What you should do
Taking the line that contains "Figure 9 . Probabilities" as the starting point, give again exactly every line up to and including the last line of the records below.
*** Information supplied
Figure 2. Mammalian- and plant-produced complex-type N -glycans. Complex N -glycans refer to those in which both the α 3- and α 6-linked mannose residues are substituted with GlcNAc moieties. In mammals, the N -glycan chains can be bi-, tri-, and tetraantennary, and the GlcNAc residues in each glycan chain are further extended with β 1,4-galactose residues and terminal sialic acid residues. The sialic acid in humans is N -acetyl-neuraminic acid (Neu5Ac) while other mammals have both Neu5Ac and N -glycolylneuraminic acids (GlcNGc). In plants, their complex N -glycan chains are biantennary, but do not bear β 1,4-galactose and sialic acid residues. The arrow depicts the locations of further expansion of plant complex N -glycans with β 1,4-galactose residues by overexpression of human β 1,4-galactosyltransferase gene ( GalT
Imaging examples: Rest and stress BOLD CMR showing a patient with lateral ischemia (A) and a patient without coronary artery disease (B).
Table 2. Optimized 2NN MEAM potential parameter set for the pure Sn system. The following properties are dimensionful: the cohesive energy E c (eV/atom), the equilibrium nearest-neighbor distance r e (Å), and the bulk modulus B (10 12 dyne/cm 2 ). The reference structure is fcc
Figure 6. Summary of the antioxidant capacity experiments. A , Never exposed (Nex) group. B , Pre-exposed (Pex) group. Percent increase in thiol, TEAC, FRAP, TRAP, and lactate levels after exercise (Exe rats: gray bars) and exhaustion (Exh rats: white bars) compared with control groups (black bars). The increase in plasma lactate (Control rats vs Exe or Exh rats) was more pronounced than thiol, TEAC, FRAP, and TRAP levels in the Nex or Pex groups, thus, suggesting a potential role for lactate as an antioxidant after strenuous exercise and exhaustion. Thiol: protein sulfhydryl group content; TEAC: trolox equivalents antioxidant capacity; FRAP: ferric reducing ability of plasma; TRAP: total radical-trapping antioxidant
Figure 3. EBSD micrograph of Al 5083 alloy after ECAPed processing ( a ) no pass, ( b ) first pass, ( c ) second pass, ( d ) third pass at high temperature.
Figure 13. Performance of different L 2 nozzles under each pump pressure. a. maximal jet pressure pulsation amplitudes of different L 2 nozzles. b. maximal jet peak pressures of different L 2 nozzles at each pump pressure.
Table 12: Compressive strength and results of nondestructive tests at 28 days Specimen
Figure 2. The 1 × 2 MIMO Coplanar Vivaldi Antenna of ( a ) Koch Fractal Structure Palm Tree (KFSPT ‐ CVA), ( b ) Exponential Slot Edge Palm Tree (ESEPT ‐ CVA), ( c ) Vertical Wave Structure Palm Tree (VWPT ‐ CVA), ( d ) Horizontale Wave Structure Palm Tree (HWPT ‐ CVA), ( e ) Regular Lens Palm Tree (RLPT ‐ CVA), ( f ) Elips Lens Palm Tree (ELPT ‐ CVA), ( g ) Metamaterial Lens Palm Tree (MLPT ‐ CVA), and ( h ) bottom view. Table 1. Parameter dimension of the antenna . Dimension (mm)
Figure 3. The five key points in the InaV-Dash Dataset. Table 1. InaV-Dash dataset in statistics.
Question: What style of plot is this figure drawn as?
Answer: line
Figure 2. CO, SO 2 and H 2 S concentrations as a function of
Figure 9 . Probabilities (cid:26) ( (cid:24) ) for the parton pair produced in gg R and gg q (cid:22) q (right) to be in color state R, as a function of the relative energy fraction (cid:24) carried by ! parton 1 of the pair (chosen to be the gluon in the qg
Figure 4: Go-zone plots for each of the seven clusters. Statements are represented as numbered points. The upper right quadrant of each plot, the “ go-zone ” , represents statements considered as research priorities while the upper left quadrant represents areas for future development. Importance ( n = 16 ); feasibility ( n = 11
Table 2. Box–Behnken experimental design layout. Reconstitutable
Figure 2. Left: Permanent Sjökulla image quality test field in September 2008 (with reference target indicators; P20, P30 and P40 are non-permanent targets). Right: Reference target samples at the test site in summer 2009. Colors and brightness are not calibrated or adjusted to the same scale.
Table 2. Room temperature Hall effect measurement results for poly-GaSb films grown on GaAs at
******
Task solution
Figure 9 . Probabilities (cid:26) ( (cid:24) ) for the parton pair produced in gg R and gg q (cid:22) q (right) to be in color state R, as a function of the relative energy fraction (cid:24) carried by ! parton 1 of the pair (chosen to be the gluon in the qg
Figure 4: Go-zone plots for each of the seven clusters. Statements are represented as numbered points. The upper right quadrant of each plot, the “ go-zone ” , represents statements considered as research priorities while the upper left quadrant represents areas for future development. Importance ( n = 16 ); feasibility ( n = 11
Table 2. Box–Behnken experimental design layout. Reconstitutable
Figure 2. Left: Permanent Sjökulla image quality test field in September 2008 (with reference target indicators; P20, P30 and P40 are non-permanent targets). Right: Reference target samples at the test site in summer 2009. Colors and brightness are not calibrated or adjusted to the same scale.
Table 2. Room temperature Hall effect measurement results for poly-GaSb films grown on GaAs at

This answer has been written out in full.